Fábio iniciou a atividade por influência de sua mãe, Anita Festa Oliveira, que começou a trabalhar no evento nos anos 1990. Anita foi uma das primeiras a vender pipoca colorida na praça, além de balão a gás, algodão doce e pipoca. Ela relata que criou os filhos com a renda obtida no Arraial e que, mesmo após a perda do marido, continuou no mesmo espaço.
Segundo Fábio, o Arraial já passou por diferentes locais ao longo dos anos, como Juventus e Teatrão, mas ele nunca deixou de participar. “Para mim é muito gostoso, é muito bom. A renda ajuda muito. A gente ama o que faz”, declarou.
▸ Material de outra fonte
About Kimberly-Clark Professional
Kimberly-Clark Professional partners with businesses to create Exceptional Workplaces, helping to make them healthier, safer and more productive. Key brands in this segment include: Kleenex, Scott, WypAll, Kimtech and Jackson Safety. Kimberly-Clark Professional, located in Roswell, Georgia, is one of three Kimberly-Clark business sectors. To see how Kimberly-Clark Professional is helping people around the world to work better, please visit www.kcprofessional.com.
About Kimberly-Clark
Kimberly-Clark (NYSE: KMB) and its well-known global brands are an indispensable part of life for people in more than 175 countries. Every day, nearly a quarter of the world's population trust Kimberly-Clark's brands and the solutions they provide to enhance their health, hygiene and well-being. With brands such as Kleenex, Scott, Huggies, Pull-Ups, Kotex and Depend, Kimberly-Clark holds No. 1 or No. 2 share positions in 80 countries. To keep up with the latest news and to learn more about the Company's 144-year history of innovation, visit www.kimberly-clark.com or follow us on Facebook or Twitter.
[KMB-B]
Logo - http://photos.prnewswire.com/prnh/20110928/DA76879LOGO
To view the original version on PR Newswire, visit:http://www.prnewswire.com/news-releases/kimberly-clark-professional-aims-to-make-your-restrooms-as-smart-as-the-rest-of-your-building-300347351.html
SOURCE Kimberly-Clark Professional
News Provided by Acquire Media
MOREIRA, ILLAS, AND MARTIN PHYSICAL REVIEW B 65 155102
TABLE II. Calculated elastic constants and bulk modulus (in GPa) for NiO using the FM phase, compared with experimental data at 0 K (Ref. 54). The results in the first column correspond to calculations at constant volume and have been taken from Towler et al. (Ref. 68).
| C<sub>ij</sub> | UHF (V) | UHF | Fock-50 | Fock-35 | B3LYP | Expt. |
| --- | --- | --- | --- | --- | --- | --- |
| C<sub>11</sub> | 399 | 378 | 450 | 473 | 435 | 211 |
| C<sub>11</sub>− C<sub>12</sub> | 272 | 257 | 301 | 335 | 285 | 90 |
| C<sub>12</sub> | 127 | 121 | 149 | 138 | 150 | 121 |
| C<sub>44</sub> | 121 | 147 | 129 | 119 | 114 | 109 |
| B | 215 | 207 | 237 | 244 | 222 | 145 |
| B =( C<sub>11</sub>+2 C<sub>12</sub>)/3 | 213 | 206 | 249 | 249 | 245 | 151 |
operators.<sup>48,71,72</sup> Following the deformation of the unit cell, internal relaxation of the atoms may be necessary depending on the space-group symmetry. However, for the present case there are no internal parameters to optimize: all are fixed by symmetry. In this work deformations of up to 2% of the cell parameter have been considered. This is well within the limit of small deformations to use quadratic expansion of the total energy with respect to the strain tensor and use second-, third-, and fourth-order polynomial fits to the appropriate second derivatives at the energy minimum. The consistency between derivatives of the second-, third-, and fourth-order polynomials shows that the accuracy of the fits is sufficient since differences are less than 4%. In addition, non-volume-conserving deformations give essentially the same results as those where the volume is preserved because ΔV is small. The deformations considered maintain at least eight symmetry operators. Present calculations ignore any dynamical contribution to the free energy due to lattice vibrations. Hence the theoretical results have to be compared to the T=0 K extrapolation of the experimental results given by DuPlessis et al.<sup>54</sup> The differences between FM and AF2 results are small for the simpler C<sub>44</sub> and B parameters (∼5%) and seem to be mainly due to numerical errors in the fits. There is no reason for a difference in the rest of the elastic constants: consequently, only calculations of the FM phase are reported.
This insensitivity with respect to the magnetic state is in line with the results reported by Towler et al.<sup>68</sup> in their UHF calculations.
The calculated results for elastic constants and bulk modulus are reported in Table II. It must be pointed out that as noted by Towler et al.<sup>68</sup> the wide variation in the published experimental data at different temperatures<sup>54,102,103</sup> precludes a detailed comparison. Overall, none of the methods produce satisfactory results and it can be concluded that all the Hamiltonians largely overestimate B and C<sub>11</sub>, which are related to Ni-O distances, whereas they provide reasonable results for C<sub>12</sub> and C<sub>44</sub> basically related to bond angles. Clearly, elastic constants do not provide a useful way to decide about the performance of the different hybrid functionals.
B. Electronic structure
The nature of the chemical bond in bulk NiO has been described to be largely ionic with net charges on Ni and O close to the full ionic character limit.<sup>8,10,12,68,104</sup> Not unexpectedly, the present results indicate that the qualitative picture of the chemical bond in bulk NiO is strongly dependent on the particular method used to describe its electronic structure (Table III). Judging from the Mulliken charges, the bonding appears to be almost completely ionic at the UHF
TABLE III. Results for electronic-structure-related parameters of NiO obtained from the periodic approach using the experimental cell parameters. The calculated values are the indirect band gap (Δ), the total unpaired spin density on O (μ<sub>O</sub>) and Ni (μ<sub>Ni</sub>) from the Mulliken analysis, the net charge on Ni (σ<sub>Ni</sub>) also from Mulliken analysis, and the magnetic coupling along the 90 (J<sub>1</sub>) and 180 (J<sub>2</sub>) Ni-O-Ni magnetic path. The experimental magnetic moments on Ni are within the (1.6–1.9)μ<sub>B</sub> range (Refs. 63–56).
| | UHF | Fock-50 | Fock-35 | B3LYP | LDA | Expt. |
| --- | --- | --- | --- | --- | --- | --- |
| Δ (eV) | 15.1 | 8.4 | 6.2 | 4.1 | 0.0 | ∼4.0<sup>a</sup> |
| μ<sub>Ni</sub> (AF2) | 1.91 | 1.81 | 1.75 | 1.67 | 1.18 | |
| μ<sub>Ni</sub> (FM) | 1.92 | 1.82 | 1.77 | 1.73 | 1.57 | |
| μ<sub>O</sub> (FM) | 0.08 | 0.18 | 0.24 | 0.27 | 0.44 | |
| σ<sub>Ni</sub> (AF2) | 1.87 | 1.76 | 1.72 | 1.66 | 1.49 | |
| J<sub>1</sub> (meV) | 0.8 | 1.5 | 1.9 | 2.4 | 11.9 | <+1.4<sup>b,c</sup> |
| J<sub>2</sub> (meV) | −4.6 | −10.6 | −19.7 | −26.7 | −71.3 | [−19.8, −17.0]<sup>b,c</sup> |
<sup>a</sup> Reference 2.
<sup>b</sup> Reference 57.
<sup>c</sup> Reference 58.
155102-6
Ele também destacou que o evento foi fundamental para construir sua família e estrutura de vida.
Anita elogiou a organização do evento e o tratamento dado aos trabalhadores: “A equipe trata a gente muito bem, valoriza os pioneiros e os ambulantes. A festa é nota 10”. Ela enfatizou a importância do Arraial para o sustento dos participantes e para a criação de vínculos com o público. A Feira de Economia Solidária segue como espaço de geração de renda e convivência para dezenas de empreendedores locais.